There is a "vehicle" that each of us owns, however: our bodies. And while we don't "choose" to own them, we do choose to maintain them. If we don't insure, we self-insure -- that is, make what provision we can to pay for the health care that we will inevitably consume. But the self-insured rely on a massive reinsurer or stop-loss insurer whom they don't pay: the state. Federal and state law decree that no one may be denied care. Hence failure to carry health insurance is an economic decision that affects the larger community. "Self-insuring" constitutes economic activity that may be regulated by Congress.

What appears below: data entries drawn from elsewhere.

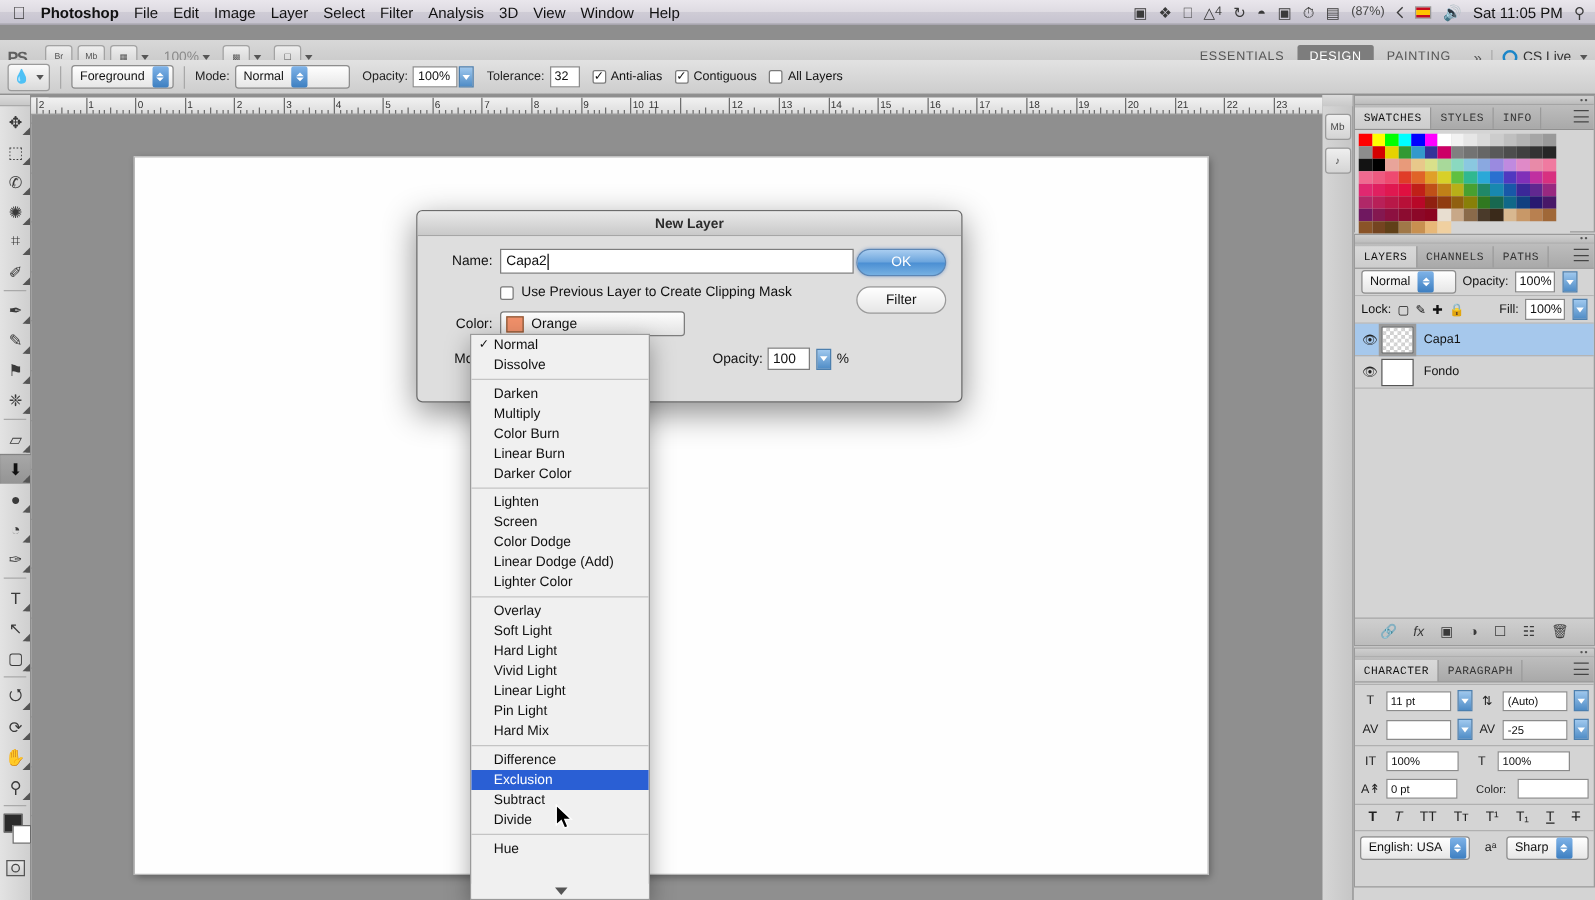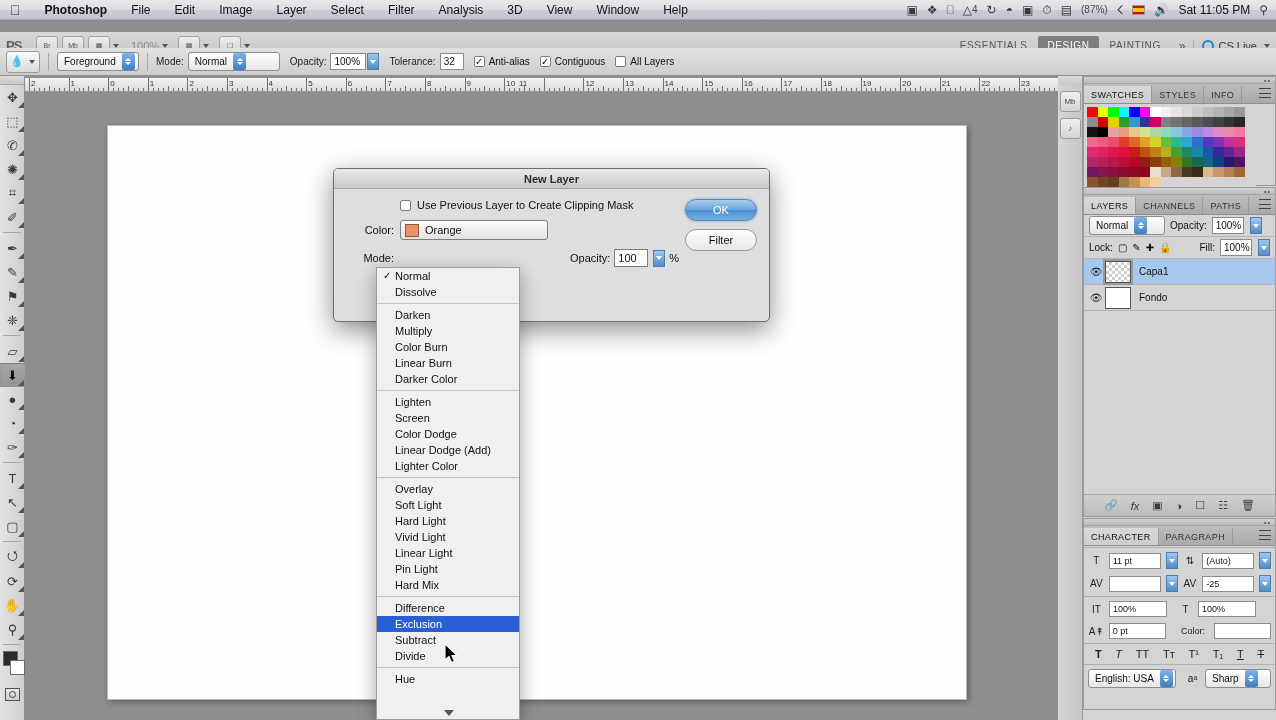--- a/index.html
+++ b/index.html
@@ -20,7 +20,7 @@
     display:flex; align-items:center;
   }
   .osbar .apple { margin-left:10px; font-size:14px; color:#333; line-height:1; }
-  .osbar .mi { margin-left:24px; color:#111; font-size:12px; white-space:nowrap; }
+  .osbar .mi { margin-left:12px; color:#111; font-size:12px; white-space:nowrap; }
   .osbar .mi.bold { font-weight:bold; }
   .osbar .right { margin-left:auto; display:flex; align-items:center; padding-right:8px; gap:9px; }
   .osbar .right .si { font-size:12px; color:#3a3a3a; line-height:1; display:flex; align-items:center; }

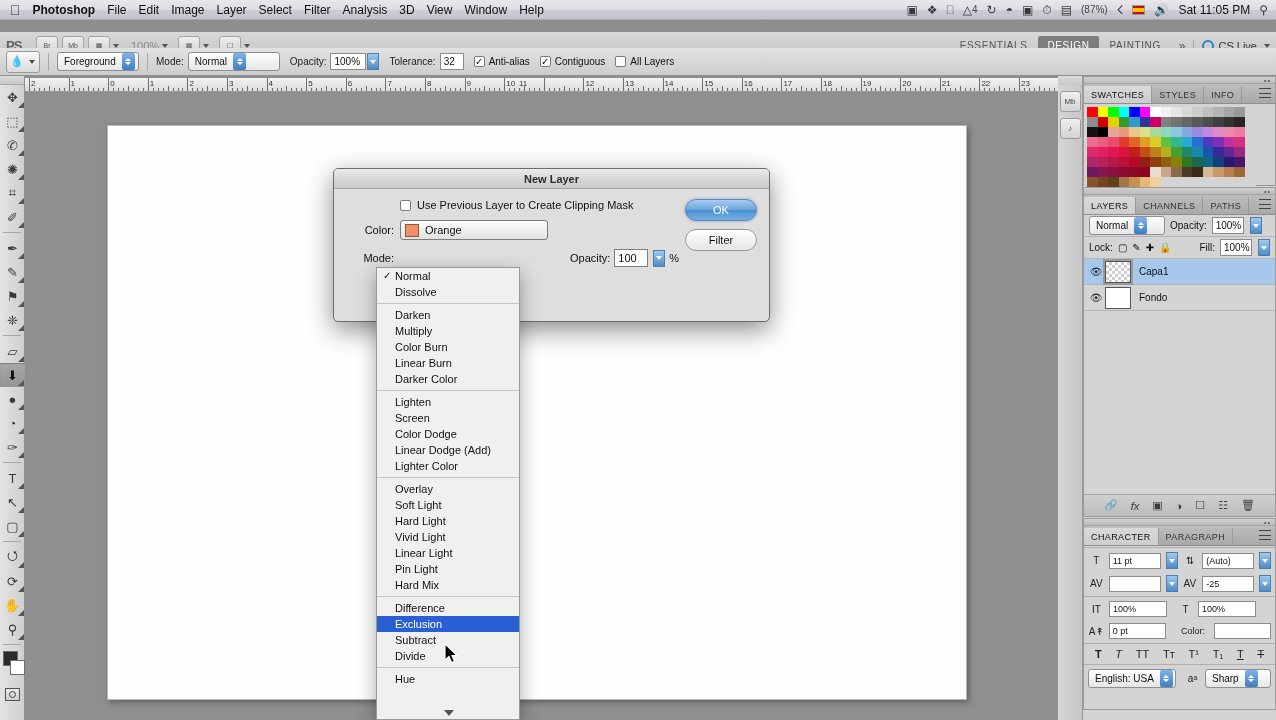--- a/index.html
+++ b/index.html
@@ -136,7 +136,7 @@
 
   .panel { background:#d4d4d4; border:1px solid #9a9a9a; }
   .panel-tabs { display:flex; align-items:flex-end; height:20px;
-                background:linear-gradient(to bottom,#bdbdbd,#a9a9a9); border-bottom:1px solid #8f8f8f; position:relative;}
+                background:linear-gradient(to bottom,#bdbdbd,#a9a9a9); border-bottom:1px solid #8f8f8f; position:relative;font-family:Liberation Mono, monospace;}
   .ptab { font-size:9px; letter-spacing:0.4px; color:#333; padding:4px 7px 3px 7px; border-right:1px solid #9a9a9a;}
   .ptab.active { background:linear-gradient(to bottom,#d9d9d9,#cdcdcd); color:#111; }
   .pmenu { position:absolute; right:4px; top:4px; width:12px;height:10px; display:flex;flex-direction:column;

That is the thrust of the 2-1 majority decision in the U.S. Court of Appeals, 6th Circuit, upholding the individual mandate in Thomas More Law Center v. Obama. Timothy Jost explains that Judge Boyce Martin, writing the majority opinion, redefined the question of whether the mandate regulates "inactivity" as opposed to economic activity:
Judge Martin contends that nearly every individual in the United States consumes health care, and thus must decide whether to purchase insurance or to self-insure. Self-insuring is no less an economic activity than purchasing insurance. Self-insuring results, however, in a substantial cost-shift when those who choose to self-insure cannot in fact cover the cost of their care. For 2008, $43 billion dollars worth of care was passed on by those who chose to self-insure to others. Thus self-insuring has a substantial impact on interstate commerce.In fact Judge Martin also asserted that there is nothing in the Constitution or case law to prevent Congress from regulating 'inactivity" if the so-called "inactivity" affects interstate commerce: "the text of the Commerce Clause does not acknowledge a constitutional distinction between activity and inactivity, and neither does the Supreme Court" (p. 23).
That said, Martin also argued positively that the individual mandate "regulates active participation in the health care market" (p. 26, my emphasis). Here again, the concept that those who do not buy health insurance effective self-insure is key: no one, insured or not, is inactive in the health care market; insurance determines who pays; and those who self-insure in aggregate pass their costs on to the insured. Those who self-insure do so "cognizant of the backstop of free services required by law" (p. 19).